Yeah, in the three aforementioned states I've worked in I've never heard of a rule that you had to carry any proof of certification on you at all times. Especially at work you would think you WOULDN'T need it. For heaven's sake you are WORKING for the ambulance company. doesn't that imply that you are certified etc...

who cares. i'm sure state laws vary from state to state.

later
 
jwk said:
I'm a former paramedic.

In four years of EMS, we never had our ambulances checked. I'll qualify that by saying it was almost 30 years ago in Missouri.

Phsyicians, PA's, RN's, pharmacists, etc.......none are required to carry their license or certification of any type on their person. I simply don't see the point, particularly if it's just in case an inspector comes by.

I worked for 3 ambulance services in Texas. Each service was inspected about twice a year by Department of Health officials. If anything was missing from the ambulance or it contained anything expired, the service was fined for each item. We were also required to produce our certifications. If we did not have our certifications, we were also fined, and we suspended for the day.
 
OSUdoc08 said:
I worked for 3 ambulance services in Texas. Each service was inspected about twice a year by Department of Health officials. If anything was missing from the ambulance or it contained anything expired, the service was fined for each item. We were also required to produce our certifications. If we did not have our certifications, we were also fined, and we suspended for the day.

This is the way it is in Massachusetts....granted, I've never seen it actually happen, I've heard about it happening from friends working for other services.....If you work any 911, I would almost expect it as if anything's outta order you could easily be considered putting Public Health of your various communities at risk :scared:
 
BaylorHopeful said:
This is the way it is in Massachusetts....granted, I've never seen it actually happen, I've heard about it happening from friends working for other services.....If you work any 911, I would almost expect it as if anything's outta order you could easily be considered putting Public Health of your various communities at risk :scared:

The Texas Department of Health does random inspections on all ambulances, whether they do 911 only or transport only.

They do the same thing to restaurants and hospitals.

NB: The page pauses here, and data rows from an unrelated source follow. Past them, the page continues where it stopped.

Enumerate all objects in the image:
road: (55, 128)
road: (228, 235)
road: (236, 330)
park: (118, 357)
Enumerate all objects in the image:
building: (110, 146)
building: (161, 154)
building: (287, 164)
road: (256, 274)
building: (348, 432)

It just makes sense to make sure everyone is following regulations.

Hearing that other state departments don't inspect ambulance services concerns me, since any "Jim Bob" can drive around his ice cream truck and put lights and sirens on it call it an ambulance without being certified.
 
Yeah. Jim Bob's driving around with lights and sirens responding to 911 calls and nursing home transports is pretty darn common.

you're kidding right?

it seems funny to me that only you and one other poster here says that they have every heard of EMS carrying certs 24-7.

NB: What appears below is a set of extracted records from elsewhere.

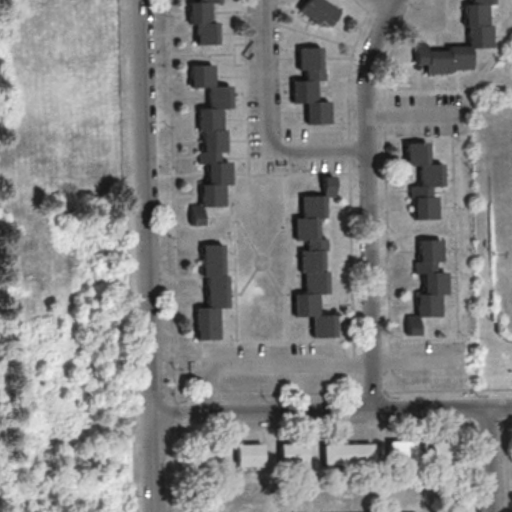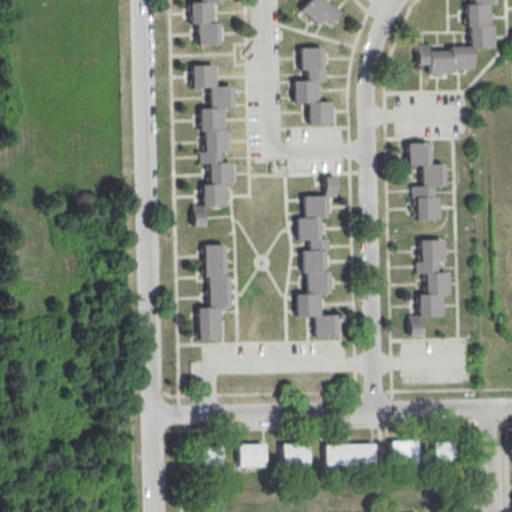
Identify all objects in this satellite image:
road: (385, 3)
building: (317, 11)
building: (201, 21)
building: (202, 22)
building: (459, 41)
building: (458, 42)
building: (309, 84)
road: (265, 124)
building: (209, 138)
building: (209, 139)
building: (422, 179)
road: (386, 201)
road: (366, 202)
road: (142, 207)
park: (491, 219)
park: (501, 225)
park: (61, 260)
building: (313, 261)
building: (426, 281)
building: (210, 291)
road: (267, 361)
road: (155, 390)
road: (336, 392)
road: (330, 411)
road: (338, 426)
road: (157, 430)
building: (403, 451)
building: (440, 451)
building: (292, 453)
building: (346, 453)
building: (248, 454)
building: (209, 455)
road: (486, 459)
road: (470, 460)
road: (150, 463)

I didn't say that we never got checked. We got checked by OSHA occasionally and they NEVER ever asked for our personal identification. they checked the ambulance papers, if we had gloves, no food in the back etc....

you are obviously in the minority here so I don't think making Jim bob comments is quite warranted.

just because they do it in texas don't make it gospel.

later
 
Our ambulances are routinely inspected by the state by "spot" inspections but that inspector does not check for licenses. A different one does those and they just pop up at a random hospital or service and do checks. As long as we have them nearby....as inside the ambulance, we are ok. We are not required to carry them on our "actual" person. Besides as a former supervisor, I know that the service is required to make sure each and every employee has the appropriate certifications and that they are current. If they don't and an "uncertified" employee runs a call not only does the EMT or Paramedic get fined, so does the service. So no one can just hop in an ambulance and start running calls. Trust me, that would be spotted pretty soon!
 
EMS is generally run by State EMS boards. NOT nationally. What the ACEP president does in texas hardly reflects what is done by each state EMS board and for that matter each and every regional/local medical director.

Again.....just because texas does it doesn't make it gospel. Obviously since there are numerous examples of people never hearing of "texas's way".